China and Russia deepened their energy ties with a second deal that reduces Russia's reliance on Europe and would secure almost a fifth of the gas supply China needs by the end of the decade, Bloomberg reported.

Russian President Vladimir Putin and Chinese President Xi Jinping signed the preliminary gas-supply agreement in Beijing the day before US President Barack Obama arrived in the Chinese capital for the Asia-Pacific Economic Cooperation summit. The deal is slightly smaller than the $400 billion accord reached earlier this year, shortly after Russia’s annexation of Crimea.

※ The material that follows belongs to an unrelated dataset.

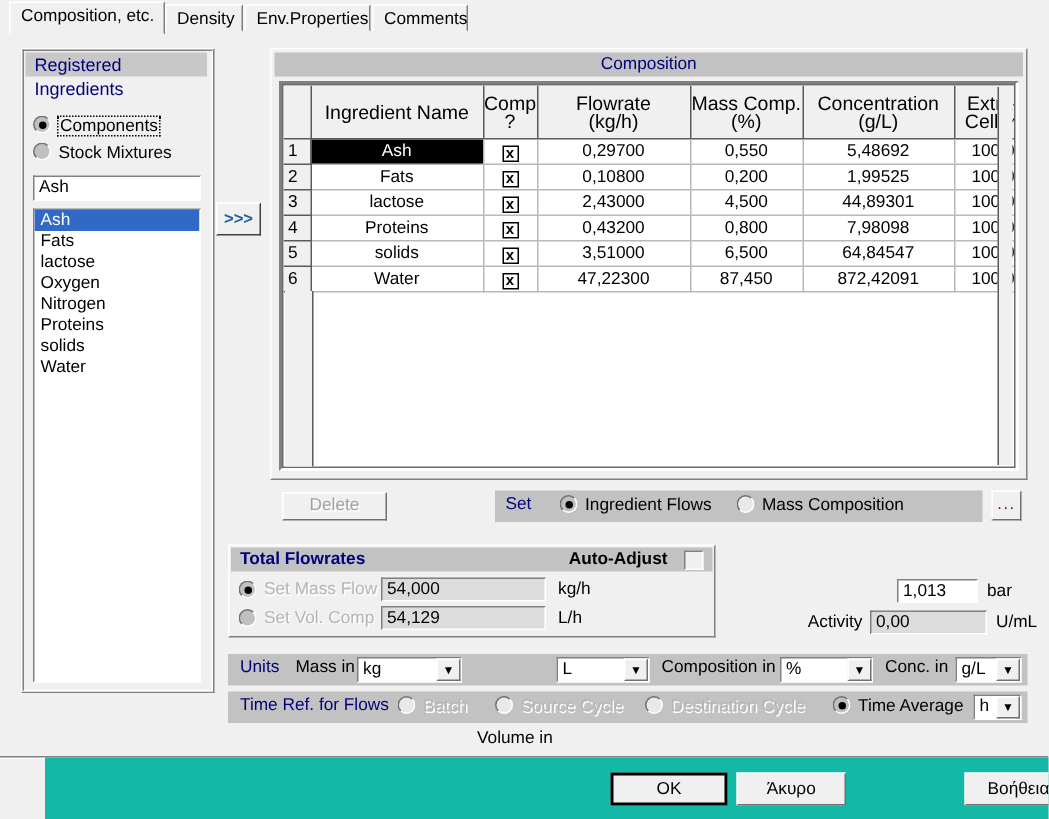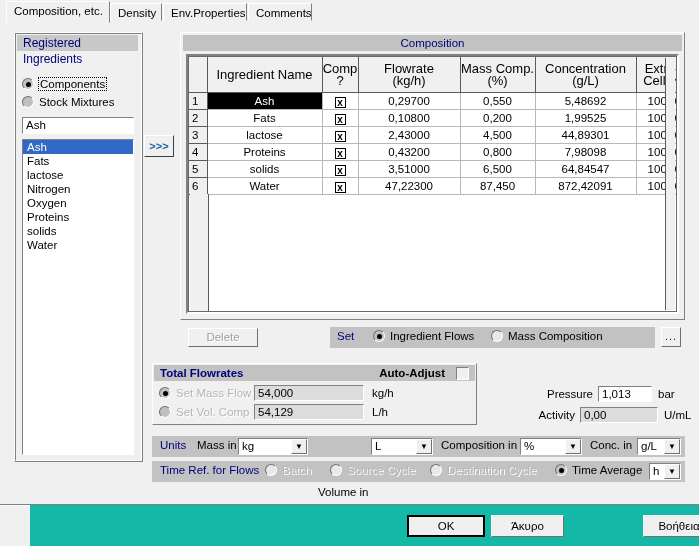"Nitrogen" div.litem { order: before "Oxygen" -> after "Oxygen" }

Russian oil firm Gazprom is negotiating the supply of as much as 30 billion cubic meters of gas annually from developments in West Siberia to China over 30 years. At the same time, another Russian producer Rosneft agreed to sell a 10 percent stake in a Siberian unit to state-owned China National Petroleum Corp. The export of new supplies to Asia increases the possibility of a glut on global energy markets by early next decade. Once deliveries begin, China would replace Germany as Russia’s biggest gas market, even as relations have aggravated with the US and Europe over the Ukraine crisis.

 Huge Exports
The gas glut could resemble what has happened in the iron ore industry, according to Kenneth Courtis, former Asia vice chairman at Goldman Sachs Group Inc. That industry has seen miners ramp up production in the teeth of falling prices, shaking out higher cost suppliers. “There is going to be new supply of natural gas from everywhere,” including Australia, the US, Canada and Mozambique, Courtis wrote in an email. The accord will make Russia rely more on China "economically and politically,” said Lin Boqiang, director of the Energy Economics Research Center at Xiamen University.
“China is probably the only country in the world that has both the financial ability and the market capacity to consume Russia’s huge energy exports on a sustainable basis over a long period of time,” Lin said. The two deals could account for almost 17 percent of China’s gas consumption by 2020. Russia may start selling gas to China within four to six years as part of its agreement with CNPC, Alexey Miller, the chief executive officer of Gazprom announced.
A second China-Russia agreement adds to pressure on liquefied natural gas suppliers, mainly in Australia where costs to build new plants are high. Gas will account for more than 10 percent of China’s energy consumption by 2020, compared with 6 percent currently, according to the National Development and Reform Commission, China’s national economic planner.